7

132 21 91
                                    

önünde durmakta olduğum kapıdan kenara çekilirken gözüm hızlıca masamın bir köşesine özensizce gizlemeye çalıştığım dosyaya kaymıştı. boş yere gerildiğimi biliyordum, hannibal da en az benim kadar yeniydi. hiçbir şeyden haberi olmadığını ve benim için bir tehlike teşkil etmeyeceğinin farkındaydım ama hiçbir zaman tamamen emin olmanın bir yolu yoktu.

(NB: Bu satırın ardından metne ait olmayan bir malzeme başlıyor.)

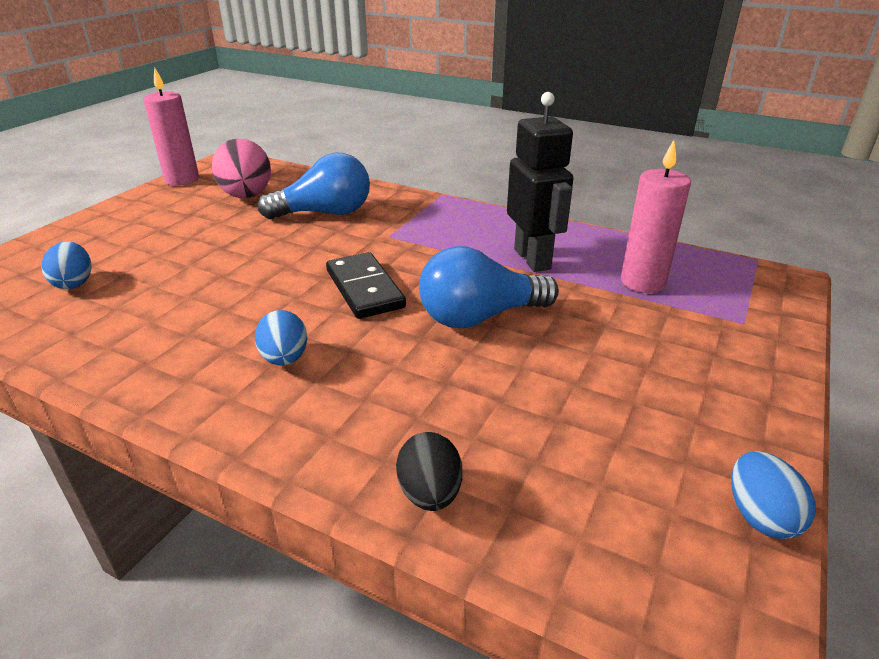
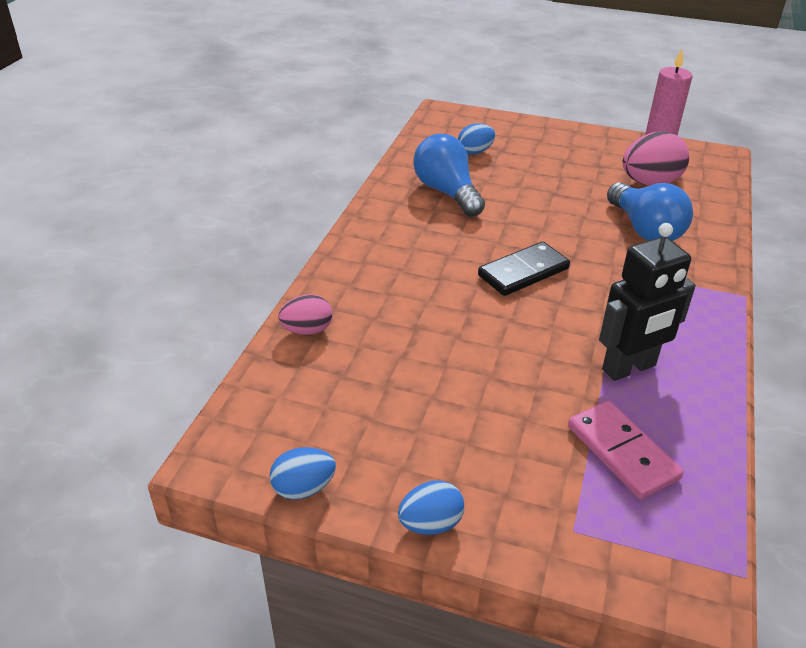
camera: 80 degrees right, 5 degrees up
(285, 359) = (419, 252): blue egg -> blue egg (430, 524)
(430, 493) = (307, 330): black egg -> pink egg
(479, 317) = (507, 338): blue light bulb -> blue light bulb (447, 192)
(643, 282) = (622, 452): pink candle -> pink domino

hannibal araladığım kapıdan sakince içeriye girerken ve yavaş adımlarla ofisimin içerisinde gezinirken ben de fazla belli etmemeye çalışarak masamdaki dosyaya bakıyordum yandan yandan. henüz farketmiş gibi durmuyordu, edemezdi de zaten kolay kolay. üstüne bir sürü evrak yığmıştım alelaceleyle. ellerimi arkamda birleştirerek duruşumu düzelttim ve yüzüme özgüvenli bir ifade yerleştirerek sanki kendisininmiş gibi ofisimde turlayan hannibal'a baktım arkasından. koyu kumral, düz saçları neredeyse hiç belli olmayacak kadar hafifçe dağılmış, üzerinde her zamanki gibi özenle ütülenmiş beyaz bir gömlek ve üzerinden kumaştan askılarla güzelce tutturulmuş koyu renkli bir pantolon vardı. her sabah dakikalarca parlattığına emin olduğum deri ayakkabılarına inerken gözlerim bir nebze şaşırmıştım. çamur olmuşlardı. bu biraz sıradışı olabilirdi işte.

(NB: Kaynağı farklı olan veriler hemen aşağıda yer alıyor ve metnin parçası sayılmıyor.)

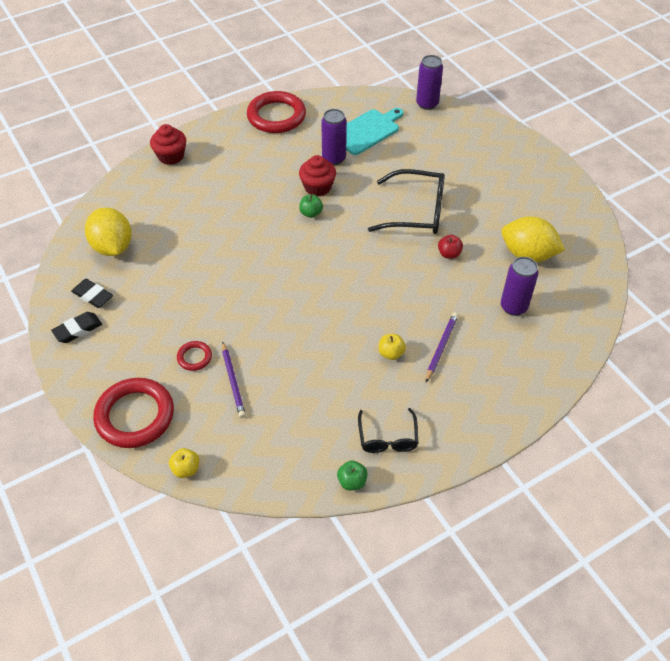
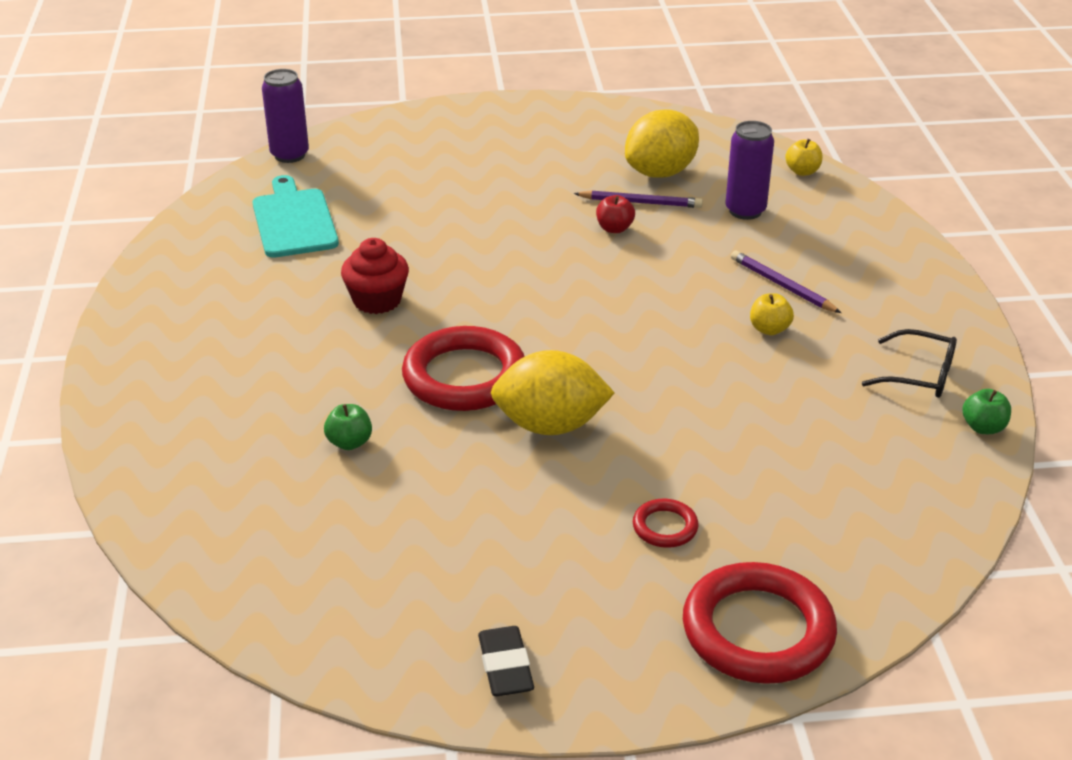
camera: 65 degrees left, 15 degrees down
(93, 296) = (430, 626): black eraser -> none
(113, 247) = (319, 571): yellow lemon -> yellow lemon (550, 425)
(171, 156) = (137, 439): red cupcake -> none
(186, 469) = (898, 593): yellow apple -> yellow apple (802, 171)
(233, 381) = (741, 496): purple pencil -> purple pencil (640, 202)
(276, 116) = (160, 295): red ring -> red ring (464, 376)
(311, 213) = (430, 322): green apple -> green apple (349, 443)
(334, 158) = (325, 267): purple can -> none
(416, 212) = (510, 229): black glasses -> none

"sizi bu saatte buraya hangi rüzgar attı doktor lecter ?"

sorumu sorduktan sonra yeniden yan gözle masama baktım, tanrım. bu kadar fazla bakarsam zaten kendimi ele verecektim. bir an önce bu kadar dikkat çekmeyi bırakmalıydım. önce başını omzunun üzerinden bana doğru çevirmiş, sonrasında da eldivenli ellerini, o ana kadar eldivenlerini farketmemiştim, ovuşturarak bedenini bana döndürmüştü. çoğu zaman ciddi ama düşünceli duran surat ifadesini ufak bir tebessümle yumuşatmıştı.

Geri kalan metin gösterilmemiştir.